Within these, this evolutionary algorithm can choose which elements to evolve based on the constraints of the environment and the agent's task.
Each environment has a single task, such as navigation, food identification, or prey tracking, designed to mimic real-world visual tasks that animals must overcome to survive. Agents start with a single photoreceptor that looks at the world and an associated neural network model that processes visual information.
The agent is then trained throughout its life using reinforcement learning, a trial-and-error technique in which the agent is rewarded for achieving the goal of its task. The environment also contains constraints, such as a specific number of pixels for the agent's visual sensors.
“These constraints guide the design process in the same way that there are physical constraints in our world, such as the physics of light, that influence the design of our own eyes,” Tiwary says.
Over many generations, agents develop various elements of vision systems that maximize rewards.
Their structure uses a genetic coding mechanism to computationally mimic evolution, in which individual genes mutate to control the development of an agent.
For example, morphological genes record how an agent perceives its environment and controls the placement of its eyes; optical genes determine how the eye interacts with light and determine the number of photoreceptors; and neural genes control the agents' learning ability.
Hypothesis testing
When researchers conducted experiments in this area, they found that the tasks had a large impact on the vision systems that agents evolved.
For example, agents focused on navigation tasks developed eyes designed to maximize spatial awareness through low-resolution detection, while agents focused on object detection developed eyes focused more on frontal acuity rather than peripheral vision.

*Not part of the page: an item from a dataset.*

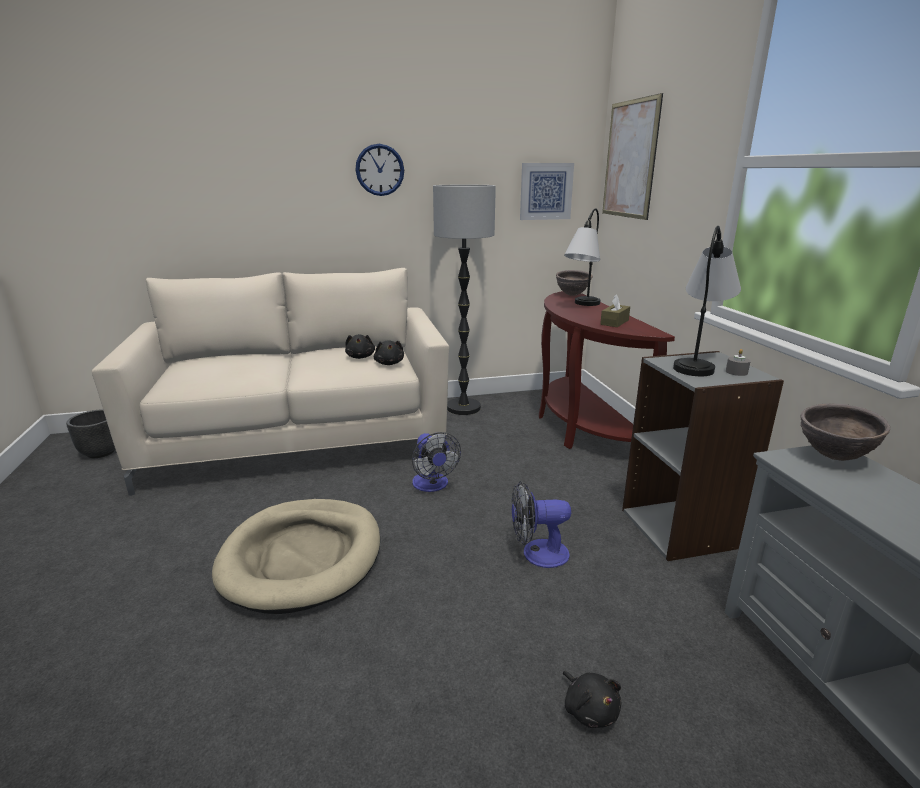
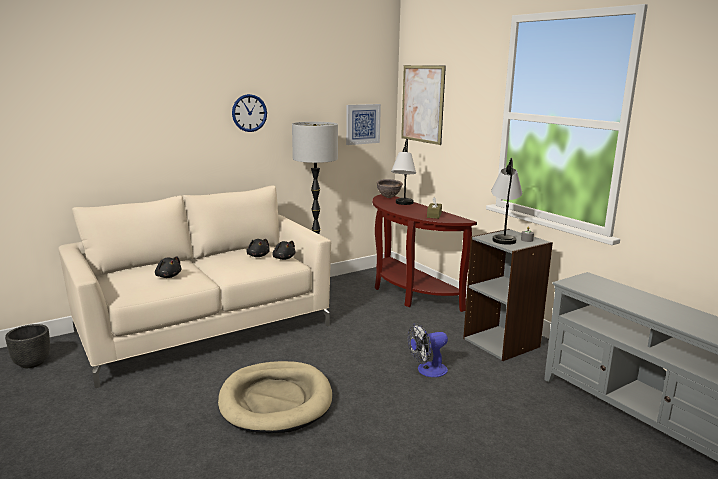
camera: 20 degrees left, 5 degrees down
(432, 485) = (332, 343): fan -> none
(589, 709) = (500, 436): black plush toy -> black plush toy (168, 276)
(833, 457) = (589, 279): brown bowl -> none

Another experiment showed that a bigger brain is not always better when it comes to processing visual information. Only a certain amount of visual information can enter the system at one time due to physical limitations such as the number of photoreceptors in the eyes.
“At some point, a bigger brain doesn't help agents at all, and in the wild, that would be a waste of resources,” Cheung says.
In the future, researchers want to use this simulator to study the best vision systems for specific applications, which could help scientists develop sensors and cameras tailored to specific tasks. They also want to integrate LLM into their environment to make it easier for users to ask “what if” questions and explore additional opportunities.
“There is a real benefit in asking questions in a more imaginative way. I hope this inspires others to create a broader framework in which, instead of focusing on narrow questions covering a specific area, they try to answer questions with a much broader scope,” says Cheung.
This work was supported in part by the Center for Brains, Minds and Machines and the Defense Advanced Research Projects Agency (DARPA) Mathematics for the Discovery of Algorithms and Architecture (DIAL) program.